A dorm room under construction in Fiji. Photo / Supplied
Tauranga-based social enterprise Volunteer Build is motivated to change the perspective of poverty. Diana Judge, the former brand manager for Shell Oil, and founder Diana Judge discusses why she started the business and helping the world's poorest communities.
What does your business do?
Volunteer Build is a social enterprise that builds homes, school classrooms and toilets for communities that need them. Most of the people we help are living on less than $1.25 per day to meet all their needs, and so we takes groups of Kiwis and Australians to places such as Mexico, Peru, Fiji, Vanuatu, Nepal, Cambodia and Vietnam to build infrastructure. I started the business in January 2008.

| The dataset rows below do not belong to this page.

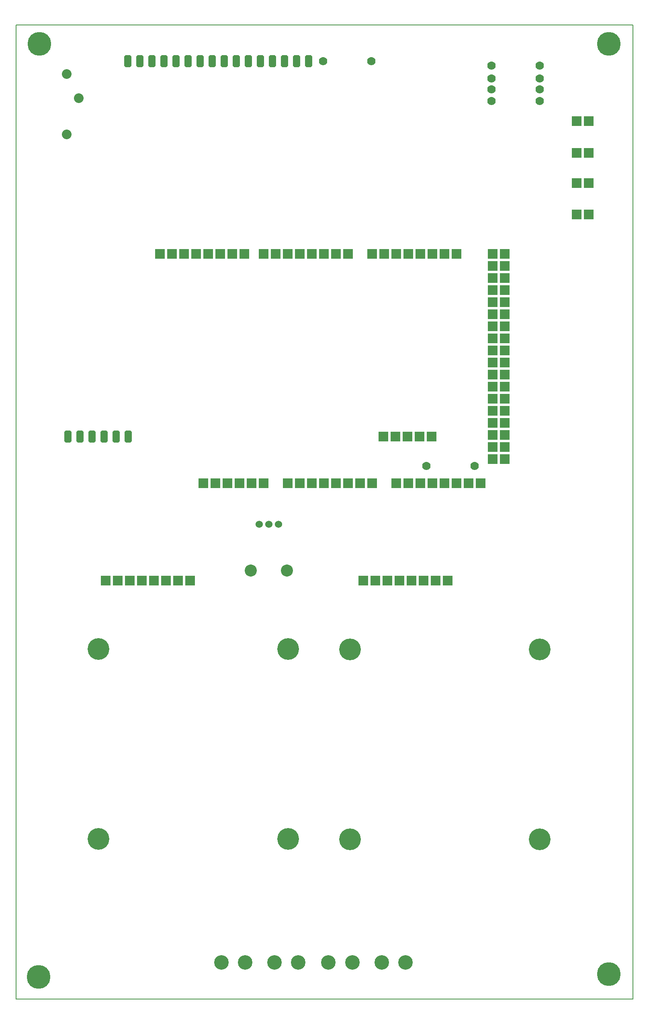
<source format=gbr>
G04 PROTEUS GERBER X2 FILE*
%TF.GenerationSoftware,Labcenter,Proteus,8.11-SP0-Build30052*%
%TF.CreationDate,2022-02-17T19:40:43+00:00*%
%TF.FileFunction,Copper,L0,Inr*%
%TF.FilePolarity,Positive*%
%TF.Part,Single*%
%TF.SameCoordinates,{fa563668-36b4-49a2-8e21-0a91219477cd}*%
%FSLAX45Y45*%
%MOMM*%
G01*
%TA.AperFunction,ComponentPad*%
%ADD13R,2.032000X2.032000*%
%TA.AperFunction,ComponentPad*%
%ADD14C,4.572000*%
%TA.AperFunction,ComponentPad*%
%ADD15C,3.048000*%
%AMDIL006*
4,1,8,
-0.762000,0.965200,-0.457200,1.270000,0.457200,1.270000,0.762000,0.965200,0.762000,-0.965200,
0.457200,-1.270000,-0.457200,-1.270000,-0.762000,-0.965200,-0.762000,0.965200,
0*%
%TA.AperFunction,ComponentPad*%
%ADD16DIL006*%
%TA.AperFunction,ComponentPad*%
%ADD17C,2.540000*%
%TA.AperFunction,ComponentPad*%
%ADD18C,2.032000*%
%TA.AperFunction,OtherPad,Unknown*%
%ADD19C,5.000000*%
%TA.AperFunction,ComponentPad*%
%ADD70C,1.524000*%
%TA.AperFunction,ComponentPad*%
%ADD71C,1.778000*%
%TA.AperFunction,Profile*%
%ADD20C,0.203200*%
%TD.AperFunction*%
D13*
X-9608000Y-640000D03*
X-9354000Y-640000D03*
X-9100000Y-640000D03*
X-8846000Y-640000D03*
X-8592000Y-640000D03*
X-8338000Y-640000D03*
X-8084000Y-640000D03*
X-7830000Y-640000D03*
X-4183000Y-640000D03*
X-3929000Y-640000D03*
X-3675000Y-640000D03*
X-3421000Y-640000D03*
X-3167000Y-640000D03*
X-2913000Y-640000D03*
X-2659000Y-640000D03*
X-2405000Y-640000D03*
D14*
X-464000Y-6090000D03*
X-4464000Y-6090000D03*
X-4464000Y-2090000D03*
X-464000Y-2090000D03*
X-5764000Y-6080000D03*
X-9764000Y-6080000D03*
X-9764000Y-2080000D03*
X-5764000Y-2080000D03*
D15*
X-3790000Y-8680000D03*
X-3289620Y-8680000D03*
X-7170380Y-8680000D03*
X-6670000Y-8680000D03*
X-6050000Y-8680000D03*
X-5549620Y-8680000D03*
X-4915000Y-8680000D03*
X-4414620Y-8680000D03*
D16*
X-9142000Y+10290000D03*
X-8888000Y+10290000D03*
X-8634000Y+10290000D03*
X-8380000Y+10290000D03*
X-8126000Y+10290000D03*
X-7872000Y+10290000D03*
X-7618000Y+10290000D03*
X-7364000Y+10290000D03*
X-7112000Y+10290000D03*
X-6858000Y+10290000D03*
X-6604000Y+10290000D03*
X-6350000Y+10290000D03*
X-6096000Y+10290000D03*
X-5842000Y+10290000D03*
X-5590000Y+10290000D03*
X-5336000Y+10290000D03*
D13*
X-3758000Y+2388250D03*
X-3504000Y+2388250D03*
X-3250000Y+2388250D03*
X-2996000Y+2388250D03*
X-2742000Y+2388250D03*
D17*
X-6552000Y-430000D03*
X-5790000Y-430000D03*
D18*
X-10430000Y+8750000D03*
X-10430000Y+10020000D03*
X-10176000Y+9512000D03*
D19*
X-11020000Y-8980000D03*
X+990000Y-8927500D03*
X-11010000Y+10647500D03*
X+990000Y+10647500D03*
D70*
X-6374200Y+540000D03*
X-6171000Y+540000D03*
X-5967800Y+540000D03*
D71*
X-1840000Y+1770000D03*
X-2856000Y+1770000D03*
X-5026000Y+10288151D03*
X-4010000Y+10288151D03*
D13*
X-7554000Y+1404000D03*
X-7300000Y+1404000D03*
X-7046000Y+1404000D03*
X-6792000Y+1404000D03*
X-6538000Y+1404000D03*
X-6284000Y+1404000D03*
X-5776000Y+1404000D03*
X-5522000Y+1404000D03*
X-5268000Y+1404000D03*
X-5014000Y+1404000D03*
X-4760000Y+1404000D03*
X-4506000Y+1404000D03*
X-4252000Y+1404000D03*
X-3998000Y+1404000D03*
X-3490000Y+1404000D03*
X-3236000Y+1404000D03*
X-2982000Y+1404000D03*
X-2728000Y+1404000D03*
X-2474000Y+1404000D03*
X-2220000Y+1404000D03*
X-1966000Y+1404000D03*
X-1712000Y+1404000D03*
X-1458000Y+1912000D03*
X-1458000Y+2166000D03*
X-1458000Y+2420000D03*
X-1458000Y+2674000D03*
X-1458000Y+2928000D03*
X-1458000Y+3182000D03*
X-1458000Y+3436000D03*
X-1458000Y+3690000D03*
X-1458000Y+3944000D03*
X-1458000Y+4198000D03*
X-1458000Y+4452000D03*
X-1458000Y+4706000D03*
X-1458000Y+4960000D03*
X-1458000Y+5214000D03*
X-1458000Y+5468000D03*
X-1458000Y+5722000D03*
X-1458000Y+5976000D03*
X-1458000Y+6230000D03*
X-1204000Y+1912000D03*
X-1204000Y+2166000D03*
X-1204000Y+2420000D03*
X-1204000Y+2674000D03*
X-1204000Y+2928000D03*
X-1204000Y+3182000D03*
X-1204000Y+3436000D03*
X-1204000Y+3690000D03*
X-1204000Y+3944000D03*
X-1204000Y+4198000D03*
X-1204000Y+4452000D03*
X-1204000Y+4706000D03*
X-1204000Y+4960000D03*
X-1204000Y+5214000D03*
X-1204000Y+5468000D03*
X-1204000Y+5722000D03*
X-1204000Y+5976000D03*
X-1204000Y+6230000D03*
X-2220000Y+6230000D03*
X-2474000Y+6230000D03*
X-2728000Y+6230000D03*
X-2982000Y+6230000D03*
X-3236000Y+6230000D03*
X-3490000Y+6230000D03*
X-3744000Y+6230000D03*
X-3998000Y+6230000D03*
X-4506000Y+6230000D03*
X-4760000Y+6230000D03*
X-5014000Y+6230000D03*
X-5268000Y+6230000D03*
X-5522000Y+6230000D03*
X-5776000Y+6230000D03*
X-6030000Y+6230000D03*
X-6284000Y+6230000D03*
X-6690400Y+6230000D03*
X-6944400Y+6230000D03*
X-7198400Y+6230000D03*
X-7452400Y+6230000D03*
X-7706400Y+6230000D03*
X-7960400Y+6230000D03*
X-8214400Y+6230000D03*
X-8468400Y+6230000D03*
D16*
X-9136000Y+2388250D03*
X-9390000Y+2388250D03*
X-9644000Y+2388250D03*
X-9898000Y+2388250D03*
X-10152000Y+2388250D03*
X-10406000Y+2388250D03*
D13*
X+315000Y+9030000D03*
X+569000Y+9030000D03*
X+315000Y+8360000D03*
X+569000Y+8360000D03*
X+315000Y+7720000D03*
X+569000Y+7720000D03*
X+315000Y+7060000D03*
X+569000Y+7060000D03*
D71*
X-1485000Y+9451750D03*
X-469000Y+9451750D03*
X-1485000Y+9691750D03*
X-469000Y+9691750D03*
X-1485000Y+9921750D03*
X-469000Y+9921750D03*
X-1485000Y+10191750D03*
X-469000Y+10191750D03*
D20*
X-11500000Y-9450000D02*
X+1500000Y-9450000D01*
X+1500000Y+11050000D01*
X-11500000Y+11050000D01*
X-11500000Y-9450000D01*
M02*

</source>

What was the motivation for starting the business?
It all started with a "Slum Dog Millionaire" movie moment while I was in India in 2002. An 8 year-old girl, clinging to a baby, cried "help me, help me" at my car window while I was paused at traffic lights. I cried all the way back to Australia where I was living at the time. I decided it was time to give back and do something to help the 90 per cent of the world's population who are living in poverty.
Another big motivation was to change people's view about poverty. A lot of people don't understand developing world poverty until they're there and working alongside the community. What you see in your resort in Fiji is not reality. It's a different kind of poverty to New Zealand - there's no social security safety net, or EQC to help bail you out after a natural disaster, and I wanted to help change that.

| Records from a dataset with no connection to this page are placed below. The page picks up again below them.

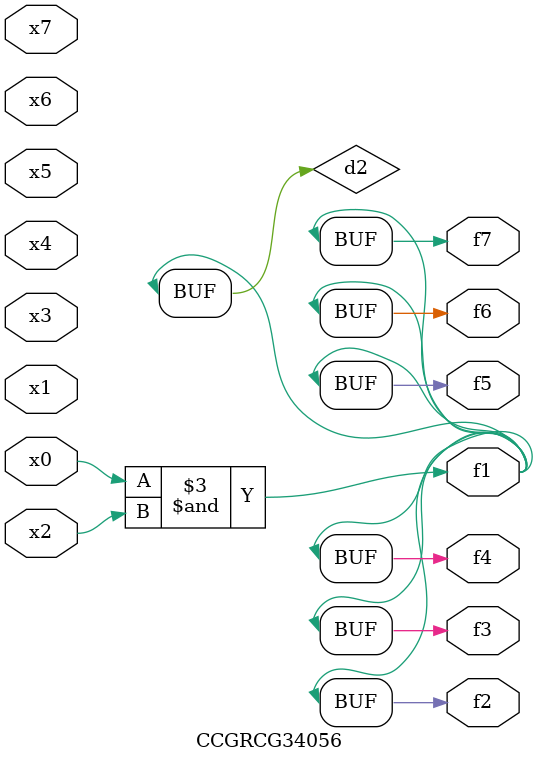
<source format=v>
module CCGRCG34056(
	input x0, x1, x2, x3, x4, x5, x6, x7,
	output f1, f2, f3, f4, f5, f6, f7
);

	wire d1, d2;

	nor (d1, x3, x6);
	and (d2, x0, x2);
	assign f1 = d2;
	assign f2 = d2;
	assign f3 = d2;
	assign f4 = d2;
	assign f5 = d2;
	assign f6 = d2;
	assign f7 = d2;
endmodule

</source>
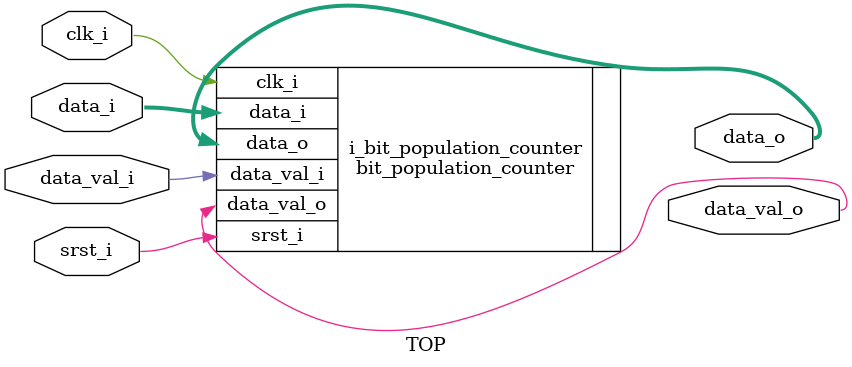
<source format=sv>
module TOP #(
	parameter WIDTH = 8
)(
	input  wire                    clk_i,
	input  wire                    srst_i,

	input  wire  [WIDTH - 1 : 0]   data_i,
	input  wire                    data_val_i,

	output logic [$clog2(WIDTH):0] data_o,
	output logic                   data_val_o
);


bit_population_counter #(
	.WIDTH      ( WIDTH      )
) i_bit_population_counter (
	.clk_i      ( clk_i      ),
	.srst_i     ( srst_i     ),
	.data_i     ( data_i     ),
	.data_val_i ( data_val_i ),
	.data_o     ( data_o     ),
	.data_val_o ( data_val_o )
);


endmodule

</source>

How big is your team and where are you based?
Just me – based in Papamoa Beach, but I have a volunteer team of New Zealand builders for our Pacific projects and local partners on the ground overseas. I could definitely get bigger if I wanted to, with staff, but I prefer having a more hands on boutique approach and I like being overseas running our teams and projects first-hand rather than being stuck in an office.
As a former Shell Oil executive, how did you find the transition from corporate life to running a small business?
I was a former global brand manager for Shell Oil based in Houston, Texas, as well as their north American marketing director for industrial lubricants.
I loved it, and Shell was a great company to work for. I returned to New Zealand after that to complete a short term project for Shell New Zealand then ended up working for a rock band in the US for a year called Newsboys setting up their aid organisation Global Tribe. That was the result of a random 10-minute phone call with the founder of Global Tribe.
The transition from corporate to small business was made easy for me by that year on the road with Newsboys – 40 cities, 10 weeks all over America kept me really busy, and was so different to what I had been doing. It was a lot of fun. I still draw on all the same skills from my corporate career, but just apply them on a small scale, without the budget or resources to draw on, so you have to be creative and prioritise well. Originally I thought I would be out of corporate life for a year, but it's been 11 years now with no regrets.
What projects are you currently working on with Volunteer Build?
This year we'll be working on three builds in Vanuatu at a school that were destroyed in Cyclone Pam, a house build in Nepal, two house builds in Mexico and eight homes in Cambodia. Over the past 10 years we've built 63 homes, three school classrooms, eight toilets and prepared 6,200 meals for the homeless and refugees in Fiji, Vanuatu, Mexico, Peru, Uganda, Russia, Romania, Cambodia and Vietnam. I often get asked 'why don't you just send money and employ locals instead of taking teams?' I question whether people would have given us $640,000 over the last 10 years to achieve what we have.
What's the biggest challenge running Volunteer Build?
Often plans A, B, C and D can go to the pack in developing countries and you need to solve problems creatively and on the spot. You need a MacGyver mind-set. Like bringing a generator in our checked-in luggage so we have power after cyclones, or calling the CEOs of concrete and ready-mix companies for help when the cement plant broke down in Fiji four weeks out from a build. People generally want to help others out so lateral thinking and a good dose of courage is key.
I still draw on all the same skills from my corporate career but just apply them on a small scale, without the budget or resources to draw on.
What do you most enjoy about running this business?
Handing the keys over once a new house has been completed to families who have been living in tiny shacks with dirt floors is immensely satisfying, and humbling. Seeing our team members mature and change their world view about poverty, and go on to be world changers in their own right, is also incredible. In this line of business you never run out of work.
I don't view other organisations as competition, there's enough work to go around. Some organisations specialise in the welfare of children, some in affordable housing, our speciality is building for the poorest of the poor, doing cyclone and earthquake rebuilds in the Pacific and Nepal.
What advice do you give to others thinking of stating their own business?
Once you have your idea, test it, research the market, have a good business plan, change it if something's not working, have resilience and a plan to survive the first two years - which are always the toughest, and view everything as an opportunity.